Write out, word for word, the part of the listing below that opens with the line containing "ανταγωνιστικό στην αγορά" and closes with the line containing "夏休みだから自炊したり動画見ながら運動したりして痩せるぞー！", keeping both of those lines and adding no others.
-.-.-
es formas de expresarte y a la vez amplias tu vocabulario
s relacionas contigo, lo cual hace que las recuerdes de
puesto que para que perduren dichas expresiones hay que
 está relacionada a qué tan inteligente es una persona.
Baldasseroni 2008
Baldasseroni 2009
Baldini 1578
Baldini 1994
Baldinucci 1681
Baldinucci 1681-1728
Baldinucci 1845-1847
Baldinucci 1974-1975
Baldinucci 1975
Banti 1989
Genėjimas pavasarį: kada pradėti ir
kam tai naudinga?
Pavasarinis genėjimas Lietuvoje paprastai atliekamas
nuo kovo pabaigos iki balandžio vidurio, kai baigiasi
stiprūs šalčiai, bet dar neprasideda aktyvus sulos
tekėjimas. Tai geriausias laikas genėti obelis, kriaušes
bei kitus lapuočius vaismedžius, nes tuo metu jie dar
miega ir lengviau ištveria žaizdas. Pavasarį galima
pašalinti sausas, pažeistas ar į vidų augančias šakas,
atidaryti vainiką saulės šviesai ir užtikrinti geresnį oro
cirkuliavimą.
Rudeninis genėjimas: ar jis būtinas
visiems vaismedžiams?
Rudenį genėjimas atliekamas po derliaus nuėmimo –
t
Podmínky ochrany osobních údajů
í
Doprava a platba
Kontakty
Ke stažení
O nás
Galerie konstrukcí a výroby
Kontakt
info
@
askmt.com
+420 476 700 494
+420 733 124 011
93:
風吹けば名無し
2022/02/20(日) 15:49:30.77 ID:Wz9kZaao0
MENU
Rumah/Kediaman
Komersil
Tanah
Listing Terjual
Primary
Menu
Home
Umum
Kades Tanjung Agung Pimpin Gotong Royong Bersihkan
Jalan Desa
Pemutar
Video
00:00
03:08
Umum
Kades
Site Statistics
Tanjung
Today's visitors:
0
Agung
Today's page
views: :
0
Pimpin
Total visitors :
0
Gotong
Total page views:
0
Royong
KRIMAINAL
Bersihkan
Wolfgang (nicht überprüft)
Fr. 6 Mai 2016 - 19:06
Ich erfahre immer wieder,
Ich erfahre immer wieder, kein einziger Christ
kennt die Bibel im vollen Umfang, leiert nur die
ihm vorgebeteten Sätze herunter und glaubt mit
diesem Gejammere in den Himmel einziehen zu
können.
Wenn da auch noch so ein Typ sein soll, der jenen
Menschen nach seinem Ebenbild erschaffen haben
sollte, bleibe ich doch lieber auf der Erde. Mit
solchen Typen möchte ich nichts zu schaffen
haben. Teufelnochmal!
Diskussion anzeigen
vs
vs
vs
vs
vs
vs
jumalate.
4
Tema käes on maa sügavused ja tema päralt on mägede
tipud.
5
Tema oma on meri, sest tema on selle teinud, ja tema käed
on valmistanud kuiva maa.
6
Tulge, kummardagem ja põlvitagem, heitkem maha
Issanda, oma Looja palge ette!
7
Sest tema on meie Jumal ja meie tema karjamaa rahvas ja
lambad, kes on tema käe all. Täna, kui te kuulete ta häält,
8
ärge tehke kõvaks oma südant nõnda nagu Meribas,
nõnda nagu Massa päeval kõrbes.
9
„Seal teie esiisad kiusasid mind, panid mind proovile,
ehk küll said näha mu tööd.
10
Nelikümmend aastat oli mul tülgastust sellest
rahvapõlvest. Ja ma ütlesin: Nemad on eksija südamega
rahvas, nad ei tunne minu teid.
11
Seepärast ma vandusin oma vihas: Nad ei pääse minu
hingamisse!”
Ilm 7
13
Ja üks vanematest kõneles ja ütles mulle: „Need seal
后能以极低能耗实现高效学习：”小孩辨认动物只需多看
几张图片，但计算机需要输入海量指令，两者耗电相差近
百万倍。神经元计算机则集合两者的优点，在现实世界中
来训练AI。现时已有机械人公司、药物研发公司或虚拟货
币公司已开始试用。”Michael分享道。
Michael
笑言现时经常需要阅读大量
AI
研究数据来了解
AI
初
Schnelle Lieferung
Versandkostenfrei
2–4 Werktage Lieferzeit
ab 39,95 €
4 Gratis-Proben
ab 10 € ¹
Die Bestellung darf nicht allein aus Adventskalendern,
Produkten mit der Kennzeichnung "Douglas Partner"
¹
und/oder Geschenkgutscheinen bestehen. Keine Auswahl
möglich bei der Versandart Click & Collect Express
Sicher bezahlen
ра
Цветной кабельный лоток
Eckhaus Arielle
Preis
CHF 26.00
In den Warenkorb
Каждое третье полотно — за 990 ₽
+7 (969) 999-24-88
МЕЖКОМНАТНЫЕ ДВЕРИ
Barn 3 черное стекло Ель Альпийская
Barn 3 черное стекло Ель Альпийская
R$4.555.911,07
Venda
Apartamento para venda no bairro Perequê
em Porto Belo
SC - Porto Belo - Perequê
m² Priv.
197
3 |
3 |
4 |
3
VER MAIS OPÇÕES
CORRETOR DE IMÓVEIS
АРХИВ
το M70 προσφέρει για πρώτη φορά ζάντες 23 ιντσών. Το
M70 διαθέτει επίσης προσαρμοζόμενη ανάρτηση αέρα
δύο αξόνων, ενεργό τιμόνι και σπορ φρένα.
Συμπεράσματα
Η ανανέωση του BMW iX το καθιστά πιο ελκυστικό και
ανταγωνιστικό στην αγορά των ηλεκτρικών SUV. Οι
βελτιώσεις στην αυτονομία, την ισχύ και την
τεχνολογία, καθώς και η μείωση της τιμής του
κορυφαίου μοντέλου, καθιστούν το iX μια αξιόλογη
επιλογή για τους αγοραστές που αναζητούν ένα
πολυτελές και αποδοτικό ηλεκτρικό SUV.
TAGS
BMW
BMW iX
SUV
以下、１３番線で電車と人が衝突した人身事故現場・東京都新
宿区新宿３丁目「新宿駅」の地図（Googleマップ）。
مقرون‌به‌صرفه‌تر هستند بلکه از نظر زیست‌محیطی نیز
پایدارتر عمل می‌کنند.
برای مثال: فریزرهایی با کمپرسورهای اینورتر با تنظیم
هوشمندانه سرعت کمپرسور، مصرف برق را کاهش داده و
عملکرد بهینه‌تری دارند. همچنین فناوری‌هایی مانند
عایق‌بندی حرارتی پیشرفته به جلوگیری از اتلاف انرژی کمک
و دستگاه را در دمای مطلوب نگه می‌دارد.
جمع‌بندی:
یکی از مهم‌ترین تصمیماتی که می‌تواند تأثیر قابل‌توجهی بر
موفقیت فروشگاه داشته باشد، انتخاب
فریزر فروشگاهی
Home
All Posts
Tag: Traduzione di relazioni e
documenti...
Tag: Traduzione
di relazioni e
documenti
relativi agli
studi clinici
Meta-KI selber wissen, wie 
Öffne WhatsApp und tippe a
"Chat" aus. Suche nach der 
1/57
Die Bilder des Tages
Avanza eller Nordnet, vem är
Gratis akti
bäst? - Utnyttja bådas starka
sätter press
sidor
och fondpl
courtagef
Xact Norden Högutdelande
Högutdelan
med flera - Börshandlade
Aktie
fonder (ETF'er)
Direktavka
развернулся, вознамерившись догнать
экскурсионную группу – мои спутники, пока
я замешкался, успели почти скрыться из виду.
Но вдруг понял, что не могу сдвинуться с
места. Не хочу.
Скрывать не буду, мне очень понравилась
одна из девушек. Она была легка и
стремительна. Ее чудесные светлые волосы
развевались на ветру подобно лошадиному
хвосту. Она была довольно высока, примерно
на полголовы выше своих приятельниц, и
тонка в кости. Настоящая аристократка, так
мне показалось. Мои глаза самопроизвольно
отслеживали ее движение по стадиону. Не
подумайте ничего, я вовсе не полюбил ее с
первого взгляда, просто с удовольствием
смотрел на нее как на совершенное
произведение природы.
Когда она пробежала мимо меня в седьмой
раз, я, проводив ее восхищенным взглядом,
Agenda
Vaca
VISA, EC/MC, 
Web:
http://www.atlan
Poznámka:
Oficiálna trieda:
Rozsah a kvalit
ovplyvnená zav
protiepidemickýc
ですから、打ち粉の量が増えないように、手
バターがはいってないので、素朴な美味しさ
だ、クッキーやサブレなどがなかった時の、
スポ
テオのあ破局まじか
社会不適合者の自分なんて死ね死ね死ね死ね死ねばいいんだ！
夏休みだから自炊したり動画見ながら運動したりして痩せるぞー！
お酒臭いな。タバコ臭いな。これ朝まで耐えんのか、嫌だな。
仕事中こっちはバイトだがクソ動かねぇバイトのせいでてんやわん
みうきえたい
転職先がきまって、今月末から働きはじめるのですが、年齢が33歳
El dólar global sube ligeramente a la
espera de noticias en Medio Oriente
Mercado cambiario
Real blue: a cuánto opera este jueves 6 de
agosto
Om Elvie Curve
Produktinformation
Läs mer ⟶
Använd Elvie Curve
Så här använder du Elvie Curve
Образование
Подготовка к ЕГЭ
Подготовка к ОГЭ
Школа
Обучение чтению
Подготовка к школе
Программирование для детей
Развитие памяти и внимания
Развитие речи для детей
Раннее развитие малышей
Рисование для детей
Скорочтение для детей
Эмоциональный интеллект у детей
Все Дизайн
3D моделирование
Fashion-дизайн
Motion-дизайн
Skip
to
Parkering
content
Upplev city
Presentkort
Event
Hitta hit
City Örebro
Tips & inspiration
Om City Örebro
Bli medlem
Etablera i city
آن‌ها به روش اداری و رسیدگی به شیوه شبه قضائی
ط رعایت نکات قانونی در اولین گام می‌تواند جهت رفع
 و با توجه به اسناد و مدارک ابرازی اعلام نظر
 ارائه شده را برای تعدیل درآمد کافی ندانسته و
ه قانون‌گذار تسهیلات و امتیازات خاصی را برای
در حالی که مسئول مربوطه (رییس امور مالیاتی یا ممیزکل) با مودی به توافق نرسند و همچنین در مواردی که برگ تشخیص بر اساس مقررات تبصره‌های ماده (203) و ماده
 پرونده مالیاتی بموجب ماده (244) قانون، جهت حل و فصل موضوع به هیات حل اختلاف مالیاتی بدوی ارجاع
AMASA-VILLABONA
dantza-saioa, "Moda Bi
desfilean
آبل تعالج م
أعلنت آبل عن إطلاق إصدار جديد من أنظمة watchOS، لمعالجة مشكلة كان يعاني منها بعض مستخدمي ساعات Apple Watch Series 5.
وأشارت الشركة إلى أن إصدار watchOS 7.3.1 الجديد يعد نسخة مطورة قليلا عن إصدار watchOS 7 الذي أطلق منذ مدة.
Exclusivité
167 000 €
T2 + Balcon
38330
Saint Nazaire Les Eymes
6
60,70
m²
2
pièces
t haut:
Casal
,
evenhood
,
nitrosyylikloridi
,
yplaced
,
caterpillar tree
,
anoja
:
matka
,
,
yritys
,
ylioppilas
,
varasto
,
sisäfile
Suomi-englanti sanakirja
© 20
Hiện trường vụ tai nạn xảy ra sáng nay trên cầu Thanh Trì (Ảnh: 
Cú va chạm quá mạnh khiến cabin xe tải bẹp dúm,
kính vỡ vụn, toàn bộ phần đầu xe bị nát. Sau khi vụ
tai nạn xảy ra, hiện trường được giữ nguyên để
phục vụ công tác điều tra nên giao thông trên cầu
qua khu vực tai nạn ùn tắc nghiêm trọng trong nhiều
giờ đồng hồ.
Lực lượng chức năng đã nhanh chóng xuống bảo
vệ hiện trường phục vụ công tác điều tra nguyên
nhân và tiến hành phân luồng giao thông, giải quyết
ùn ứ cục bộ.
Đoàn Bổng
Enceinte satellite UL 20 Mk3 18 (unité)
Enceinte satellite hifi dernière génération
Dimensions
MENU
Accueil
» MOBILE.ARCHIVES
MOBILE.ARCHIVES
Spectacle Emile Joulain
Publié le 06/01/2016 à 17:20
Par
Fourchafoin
-.-.-
THE COMPLETED TASK:
ανταγωνιστικό στην αγορά των ηλεκτρικών SUV. Οι
βελτιώσεις στην αυτονομία, την ισχύ και την
τεχνολογία, καθώς και η μείωση της τιμής του
κορυφαίου μοντέλου, καθιστούν το iX μια αξιόλογη
επιλογή για τους αγοραστές που αναζητούν ένα
πολυτελές και αποδοτικό ηλεκτρικό SUV.
TAGS
BMW
BMW iX
SUV
以下、１３番線で電車と人が衝突した人身事故現場・東京都新
宿区新宿３丁目「新宿駅」の地図（Googleマップ）。
مقرون‌به‌صرفه‌تر هستند بلکه از نظر زیست‌محیطی نیز
پایدارتر عمل می‌کنند.
برای مثال: فریزرهایی با کمپرسورهای اینورتر با تنظیم
هوشمندانه سرعت کمپرسور، مصرف برق را کاهش داده و
عملکرد بهینه‌تری دارند. همچنین فناوری‌هایی مانند
عایق‌بندی حرارتی پیشرفته به جلوگیری از اتلاف انرژی کمک
و دستگاه را در دمای مطلوب نگه می‌دارد.
جمع‌بندی:
یکی از مهم‌ترین تصمیماتی که می‌تواند تأثیر قابل‌توجهی بر
موفقیت فروشگاه داشته باشد، انتخاب
فریزر فروشگاهی
Home
All Posts
Tag: Traduzione di relazioni e
documenti...
Tag: Traduzione
di relazioni e
documenti
relativi agli
studi clinici
Meta-KI selber wissen, wie 
Öffne WhatsApp und tippe a
"Chat" aus. Suche nach der 
1/57
Die Bilder des Tages
Avanza eller Nordnet, vem är
Gratis akti
bäst? - Utnyttja bådas starka
sätter press
sidor
och fondpl
courtagef
Xact Norden Högutdelande
Högutdelan
med flera - Börshandlade
Aktie
fonder (ETF'er)
Direktavka
развернулся, вознамерившись догнать
экскурсионную группу – мои спутники, пока
я замешкался, успели почти скрыться из виду.
Но вдруг понял, что не могу сдвинуться с
места. Не хочу.
Скрывать не буду, мне очень понравилась
одна из девушек. Она была легка и
стремительна. Ее чудесные светлые волосы
развевались на ветру подобно лошадиному
хвосту. Она была довольно высока, примерно
на полголовы выше своих приятельниц, и
тонка в кости. Настоящая аристократка, так
мне показалось. Мои глаза самопроизвольно
отслеживали ее движение по стадиону. Не
подумайте ничего, я вовсе не полюбил ее с
первого взгляда, просто с удовольствием
смотрел на нее как на совершенное
произведение природы.
Когда она пробежала мимо меня в седьмой
раз, я, проводив ее восхищенным взглядом,
Agenda
Vaca
VISA, EC/MC, 
Web:
http://www.atlan
Poznámka:
Oficiálna trieda:
Rozsah a kvalit
ovplyvnená zav
protiepidemickýc
ですから、打ち粉の量が増えないように、手
バターがはいってないので、素朴な美味しさ
だ、クッキーやサブレなどがなかった時の、
スポ
テオのあ破局まじか
社会不適合者の自分なんて死ね死ね死ね死ね死ねばいいんだ！
夏休みだから自炊したり動画見ながら運動したりして痩せるぞー！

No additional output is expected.